Serve the steamed cabbage separately.

Biscombe

Crying out for veggie bake! cook all veggies slice the spund, put the spuds on on top and smother with white (wine)sauce, cheese sauce or breadcrumbs

triffid

Melbourne; Biscombe... why couldn't I think of something so delicious and still so simple to fling together? 
;D ;D ;D


valmarg

Quote from: GrowingChillis on January 10, 2007, 22:55:43
Although I am not doubting their chefing abilities...

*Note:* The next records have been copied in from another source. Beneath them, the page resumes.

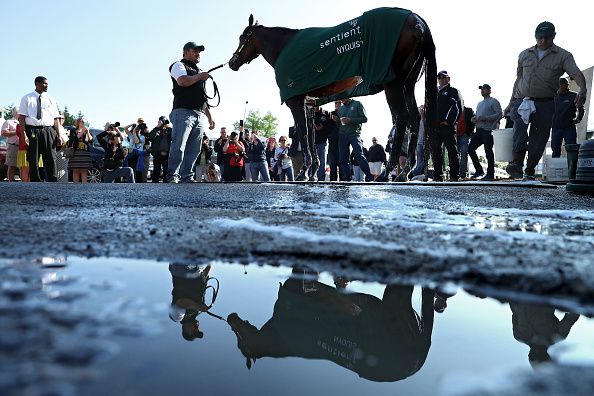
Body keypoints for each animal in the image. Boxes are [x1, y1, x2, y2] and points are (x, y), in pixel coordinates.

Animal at [227, 8, 434, 181]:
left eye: (242, 38)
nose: (231, 63)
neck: (285, 47)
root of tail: (417, 20)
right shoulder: (309, 103)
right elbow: (311, 135)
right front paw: (312, 171)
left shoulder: (295, 101)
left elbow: (302, 132)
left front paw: (303, 172)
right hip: (407, 85)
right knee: (414, 119)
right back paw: (405, 171)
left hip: (393, 85)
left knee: (401, 118)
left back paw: (387, 172)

I know someone who has been on there and they don't actually choose
their own ingredients, the show picks em

Yet another TV illusion shattered!!

GrowingChillis

My Chilli Website - GrowChilli

UK Plants & Seeds
- ebay shop - 15% discount for A4A member

feedback welcome

Goosgog

Roast veg soup is really tasty and can be made with most veggies although you need to make sure the cabbage doesn't burn.
Cut all veg including the onion you have and put in a roasting tin
Cover generously with veg/olive oil.
Add salt,pepper,bay leaves,thyme and rosemary and give it a good mix up.
Roast on a low light for about 50 mins keep giving them a stir.
When cooked put in a pan on the hob with veg stock,you can also add a bit of milk.
Boil for 10 mins and then blend.
If it's a bit thick add abit more stock or milk.
It might sound like a bit of a faff but it's really simple and very tasty.